The goal of NB management for SCI is to maintain low intra-bladder pressure to prevent upper urinary tract damage and to achieve urinary continence. In 2005, International Consultant on Incontinence concluded that IC is an effective and safe method in the short- and long-term.42) However, as long-term use may increase adverse events in the bladder and urethra, it is recommended that appropriate catheter materials and catheterization techniques should be well educated and implemented.42) Several studies to date do not give clear conclusions on which method is better, depending on the technique (sterile or clean), presence of hydrophilic coating, or reuse. Therefore, the technique and the catheter material to be used are determined clinically, and the opinion of the patient is also important. In addition, depending on the medical insurance coverage level in each country, economic aspects such as the price of the catheter will be one of the factors affecting the choice. Well-designed large-scale randomized studies should be conducted to further investigate whether these improving catheter-related factors are meaningful in actual clinical practice.

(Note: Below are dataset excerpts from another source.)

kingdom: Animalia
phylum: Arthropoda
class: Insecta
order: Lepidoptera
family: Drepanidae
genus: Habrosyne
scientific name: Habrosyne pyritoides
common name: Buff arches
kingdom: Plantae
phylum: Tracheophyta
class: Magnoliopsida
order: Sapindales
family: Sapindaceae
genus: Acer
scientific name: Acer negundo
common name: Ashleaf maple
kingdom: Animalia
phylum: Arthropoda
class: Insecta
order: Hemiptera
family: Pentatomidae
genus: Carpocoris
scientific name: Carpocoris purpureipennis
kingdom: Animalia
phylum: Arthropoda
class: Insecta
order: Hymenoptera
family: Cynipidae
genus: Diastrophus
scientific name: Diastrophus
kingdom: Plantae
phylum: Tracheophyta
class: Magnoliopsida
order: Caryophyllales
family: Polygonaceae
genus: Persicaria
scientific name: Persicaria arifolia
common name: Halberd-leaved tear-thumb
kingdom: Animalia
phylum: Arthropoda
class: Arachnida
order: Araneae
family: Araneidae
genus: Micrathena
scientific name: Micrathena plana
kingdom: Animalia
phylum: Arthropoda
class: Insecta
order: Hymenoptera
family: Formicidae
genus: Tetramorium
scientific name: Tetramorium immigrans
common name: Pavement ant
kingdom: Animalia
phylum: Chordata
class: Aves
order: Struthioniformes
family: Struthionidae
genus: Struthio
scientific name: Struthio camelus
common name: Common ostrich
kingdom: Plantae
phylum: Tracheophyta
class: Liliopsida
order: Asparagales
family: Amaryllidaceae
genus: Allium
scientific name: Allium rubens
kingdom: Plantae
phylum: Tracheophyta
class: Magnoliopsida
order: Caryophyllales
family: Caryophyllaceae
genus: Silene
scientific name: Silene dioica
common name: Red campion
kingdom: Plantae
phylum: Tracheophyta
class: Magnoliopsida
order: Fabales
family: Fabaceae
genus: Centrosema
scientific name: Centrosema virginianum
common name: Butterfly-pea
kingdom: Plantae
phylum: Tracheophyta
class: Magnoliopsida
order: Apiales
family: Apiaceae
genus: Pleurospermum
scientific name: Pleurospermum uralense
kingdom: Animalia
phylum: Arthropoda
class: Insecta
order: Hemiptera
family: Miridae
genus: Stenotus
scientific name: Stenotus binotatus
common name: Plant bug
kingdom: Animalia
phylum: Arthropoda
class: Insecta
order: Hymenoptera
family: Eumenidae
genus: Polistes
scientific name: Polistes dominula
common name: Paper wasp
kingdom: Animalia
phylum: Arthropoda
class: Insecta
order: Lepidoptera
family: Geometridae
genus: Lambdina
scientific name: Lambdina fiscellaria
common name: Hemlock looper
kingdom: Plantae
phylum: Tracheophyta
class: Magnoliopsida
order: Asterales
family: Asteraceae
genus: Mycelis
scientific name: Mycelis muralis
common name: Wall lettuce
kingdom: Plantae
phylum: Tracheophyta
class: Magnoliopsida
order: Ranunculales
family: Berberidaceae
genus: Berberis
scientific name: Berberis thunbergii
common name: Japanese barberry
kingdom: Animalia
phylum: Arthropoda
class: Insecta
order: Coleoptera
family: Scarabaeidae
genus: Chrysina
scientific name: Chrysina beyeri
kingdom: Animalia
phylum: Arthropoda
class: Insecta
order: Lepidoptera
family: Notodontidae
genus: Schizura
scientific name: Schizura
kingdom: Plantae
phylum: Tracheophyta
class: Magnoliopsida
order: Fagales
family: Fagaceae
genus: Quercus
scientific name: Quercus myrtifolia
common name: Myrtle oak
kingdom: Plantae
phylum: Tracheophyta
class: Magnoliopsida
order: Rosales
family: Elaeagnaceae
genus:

The most notable development in catheter-related products so far is the hydrophilic coating. Fortunately, in Korea, the national insurance has recently covered the cost for CIC catheters in SCI patients with NB. In several small-scale studies, hydrophilic coating catheter is thought to reduce the discomfort and urethral mucosa damage to some extent. Therefore, such hydrophilic coating catheter may be useful if at least existing catheter is difficult to insert into the urethra, if the patient experienced urethral damage, or frequent recurrence of UTI. In addition, we also should consider the proper method for CIC education in the clinical setting. Oh et al.31) evaluated the effects of a centralized intensive education system in terms of acquiring a proper CIC technique. They prospectively enrolled 132 hospitalized patients who learnt and started CIC for the first time due to voiding dysfunction. Compared to individualized ward education system, the centralized intensive education system was more favored regarding patient satisfaction with CIC education and the number of trials to gain confidence to perform CIC. Therefore, for the method for CIC education, centralized intensive education system seems to be a superior training program to acquire a proper CIC technique for the patients with NB. We should fully educate the patient about CIC and follow up on it for proper performance.

Notes

Conflict of Interest: The authors have no financial conflicts of interest.